**Task requirements:** Pick up the piece on measuring the success of office automation projects right after its final sentence, and continue it in the same style.

**Text segment:**
◇ ◇ ◇ ◇ ◇ ◇ ◇

That is why many companies are looking to implement automation projects to improve these aspects of their everyday efficiency in the office. To measure the effectiveness of these projects, you have to know how to analyze the data and report on successes.

1. Pre-Automation: Analyze Current Processes

To know how far you’ve come, you have to look back at where you started. Note which processes you are automating, and consider what needs to change within them. Look into areas you could streamline to save time and money.

Consider what is not working currently and what you could do differently to fix it. Understanding how your business runs at a deeper level and identifying areas of improvement will ensure your workflow automation investment reaps the highest return possible.

Make sure to automate processes for how they should work, instead of how they currently work. Identifying these areas of improvement before the automation project will save you time, headaches and resources in the end.

2. Define the Goal from the Beginning

This advice may seem obvious, but it’s still vital to note: know what your goal is before you start. You may understand the need for a change, but you also need to know where you’d like to apply it and what you ultimately would like to get out of the automation. You want to be able to define the success or failure of your project.

◇ ◇ ◇ ◇ ◇ ◇ ◇

**Material:**
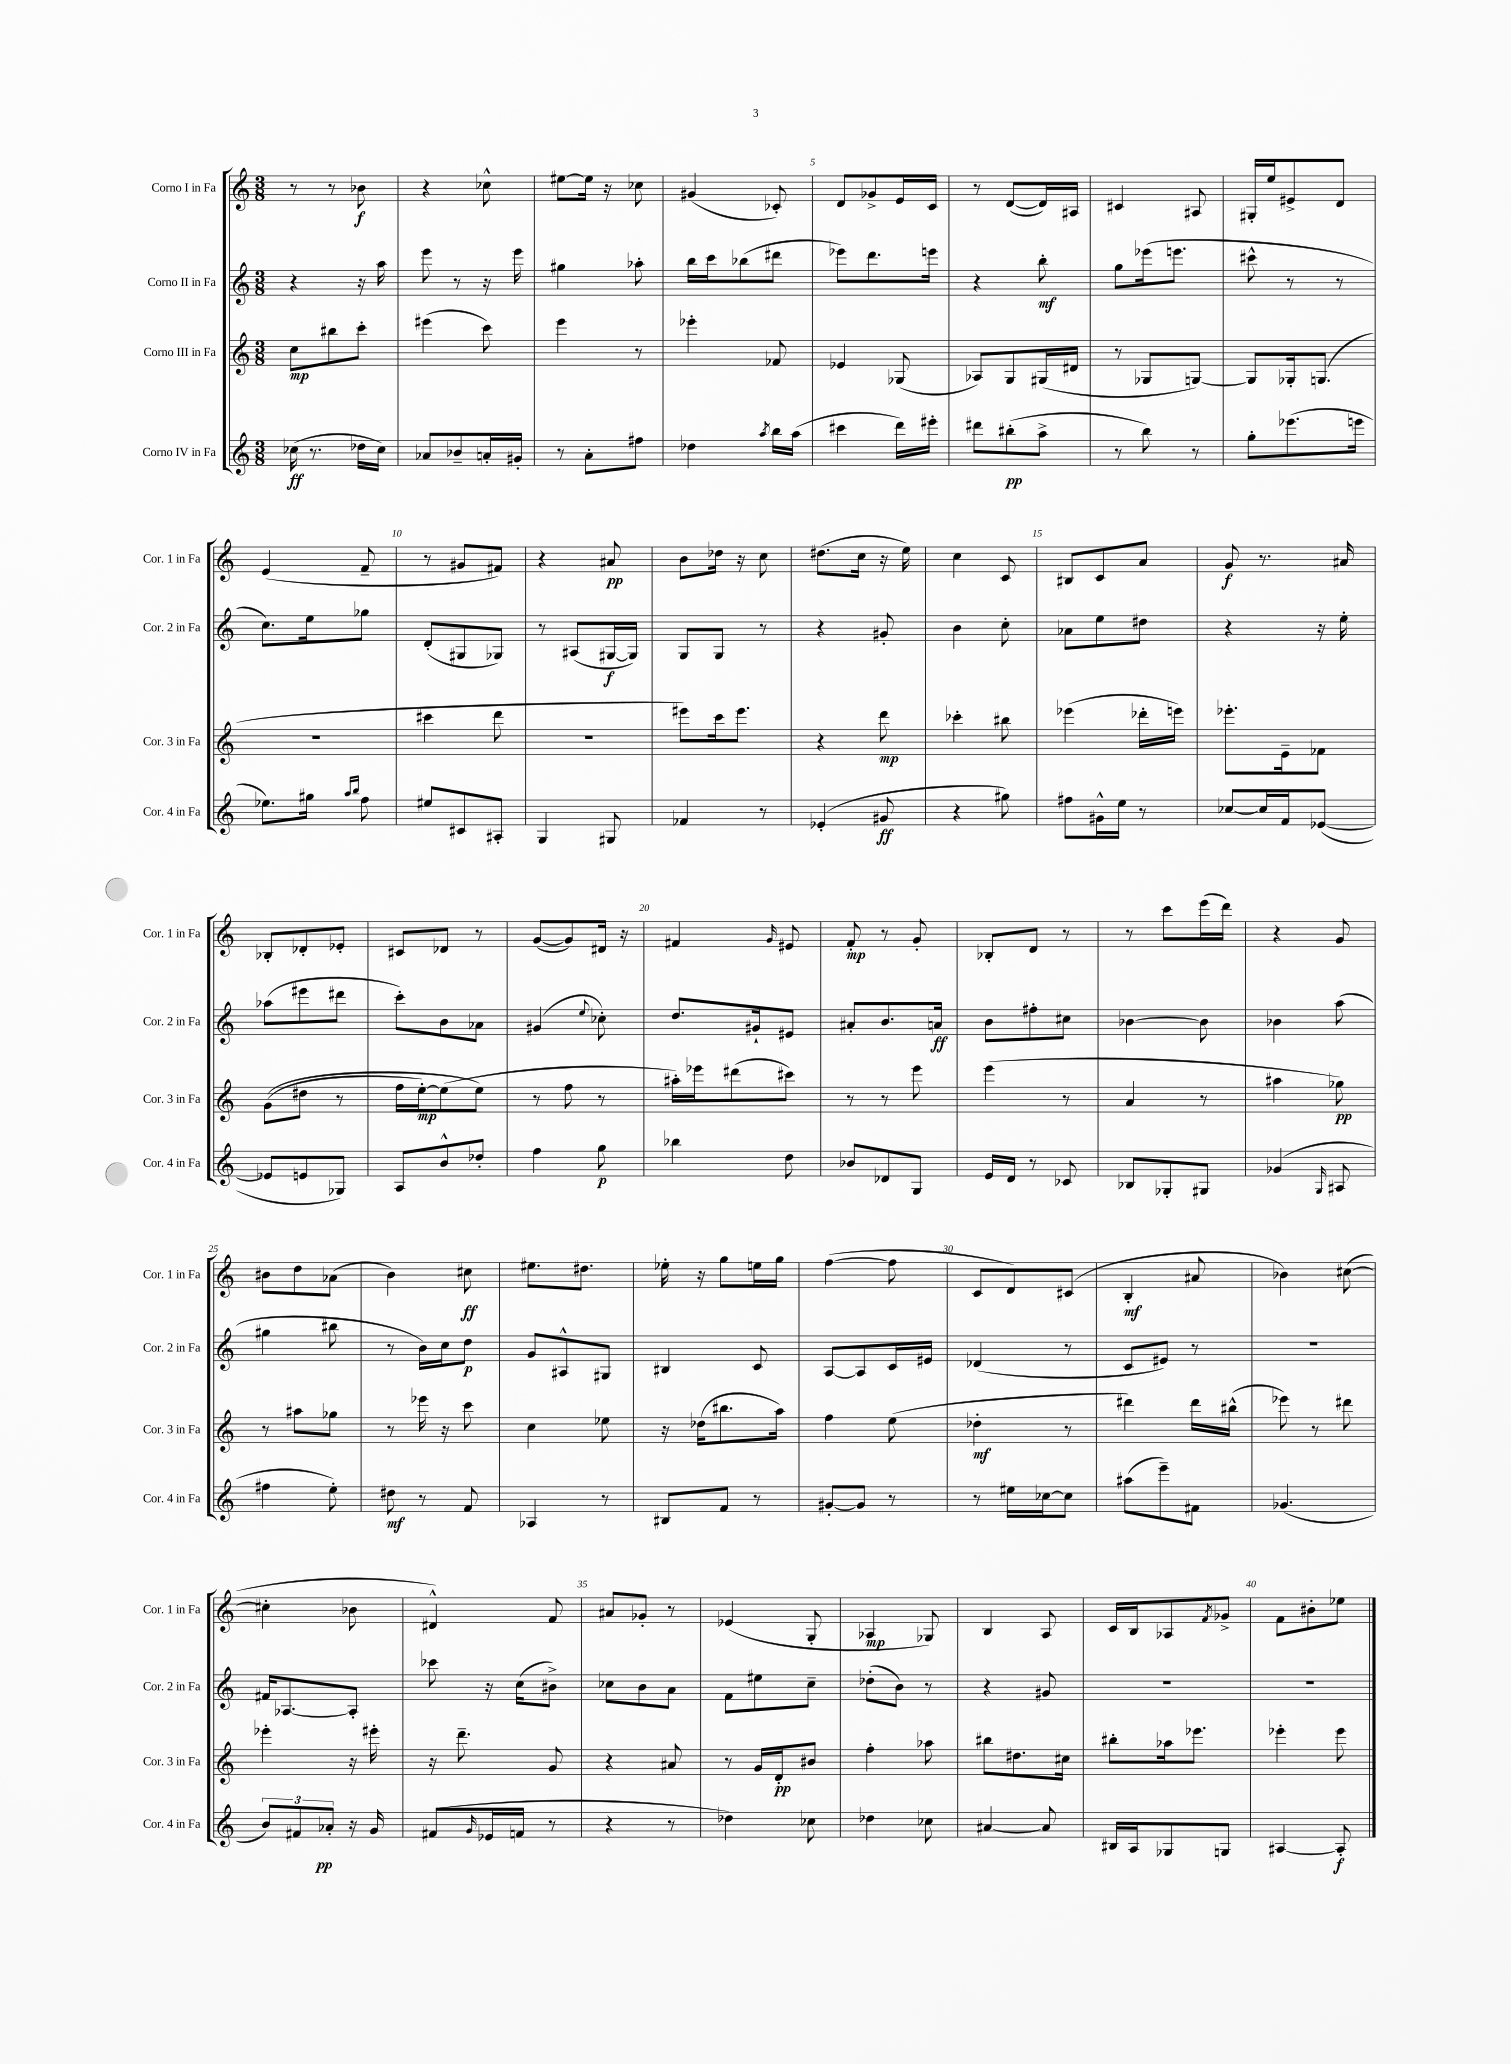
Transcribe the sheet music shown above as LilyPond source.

◇ ◇ ◇ ◇ ◇ ◇ ◇

**Exercise result:**
“The trouble with not having a goal is that you can spend your life running up and down the field and never score.” – Bill Copeland

To set benchmarks you can measure later, identify those areas of improvement and decide how you would like to achieve them with the automation. Would you like to save time? Or maybe make processes easier for your users? Should your teams aim to centralize all process transactions in a single place to streamline reporting?

Defining the outcome you would like to develop from the automation will ensure you are building it to achieve that outcome.

Doing this will not only benefit your business in the long run, but also the project process as well. You’ll spend less time considering processes, and more on building them out and checking all the right boxes. Reporting and determining the project’s success will also go more smoothly when you set clear goals from the beginning.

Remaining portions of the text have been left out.